Saturday, November 17, 2007

Consciously Incompetent

Work has been not too great. This week I wondered twice how could I have possibly been hired if all I do is mess up. My self-esteem is down in the gutter. People said I did good this week, but I dont believe them... on my opinion they were just feeling bad for getting angry at me so many times. When things were hectic they were all quick to tell me how I should have done this or that differently. I overheard some of my team partners say that all I do is sit on my ass and hence mess up all our timelines. The amount of stress I felt this week I havent felt in at least a year. I worked every hour that I wasn't asleep and that still wasnt enough for me not to mess up a billion times. We worked 12+ hour days everyday, shared every meal together and the only privacy I had was the 3 hours I was working in my room before I passed out asleep. The week is over but honestly, its going to get worse before it gets better...

I went out last night drinking because I had to let loose somehow... but it turns out my friends are all stressed about work too. So we drink and we bitch about work... on how great it is, on how we know it will be better, on how we know it will be okay and how tomorrow isnt coming soon enough! So I stress about it some more... and then when I finally get home, to my space, my bed, my time... I dream about work! I wake up at 8am freaking out that I overslept and how I cant be late.

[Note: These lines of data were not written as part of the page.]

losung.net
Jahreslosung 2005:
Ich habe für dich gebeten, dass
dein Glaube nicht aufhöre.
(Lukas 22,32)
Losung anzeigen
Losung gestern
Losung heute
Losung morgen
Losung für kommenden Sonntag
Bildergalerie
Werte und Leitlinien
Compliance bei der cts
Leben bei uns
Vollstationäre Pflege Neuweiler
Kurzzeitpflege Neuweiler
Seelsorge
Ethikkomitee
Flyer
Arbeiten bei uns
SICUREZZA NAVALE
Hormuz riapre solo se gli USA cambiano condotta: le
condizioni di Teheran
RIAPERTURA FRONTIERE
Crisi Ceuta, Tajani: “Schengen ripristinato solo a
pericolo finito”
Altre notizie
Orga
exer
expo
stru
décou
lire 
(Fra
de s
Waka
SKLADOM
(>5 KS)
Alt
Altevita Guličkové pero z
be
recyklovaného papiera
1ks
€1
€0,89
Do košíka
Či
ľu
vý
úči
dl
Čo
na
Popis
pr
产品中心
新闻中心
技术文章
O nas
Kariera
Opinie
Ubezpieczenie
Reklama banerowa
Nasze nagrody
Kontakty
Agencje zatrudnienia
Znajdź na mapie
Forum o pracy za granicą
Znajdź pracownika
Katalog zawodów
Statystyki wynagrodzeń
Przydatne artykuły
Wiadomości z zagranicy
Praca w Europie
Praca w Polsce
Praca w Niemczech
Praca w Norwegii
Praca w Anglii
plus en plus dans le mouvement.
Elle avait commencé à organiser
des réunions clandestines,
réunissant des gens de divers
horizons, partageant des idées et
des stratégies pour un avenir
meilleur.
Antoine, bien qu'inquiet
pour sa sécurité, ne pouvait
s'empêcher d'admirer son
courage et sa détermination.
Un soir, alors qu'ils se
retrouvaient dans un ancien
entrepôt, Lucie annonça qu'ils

I go back to sleep just to dream of how I didnt do things right this last week.

I knew it was going to be bad. I've always known that the transition to work wasnt supposed to be easy... Ive always known that working here would stretch me and stretch me and when I thought I would break they would stretch me some more. I always knew Id have too much responsibility with too little experience. They email me once a week to remind me that I should be feeling miserable right now. BUT I also have always been 'above average' and so many things that should be tough I usually do okay with. Not this time!

Although Ive felt all this stress I never thought Id be fired. But my manager sure made me worry when she said 'You must be stressed now... I remember when I used to think that I could get fired at any moment. Dont worry, it passes.' GREAT! Should I have been worried about getting fired too? I wasnt before... I dont think I will but maybe I should be worried about that?

So I sit here, wanting someone to talk to so that I can fill my head with something other than to-do lists... My dinner plans should help, but its still 6 hours away...

I just need to hold tight and plow through. It will eventually get better (at least I hope).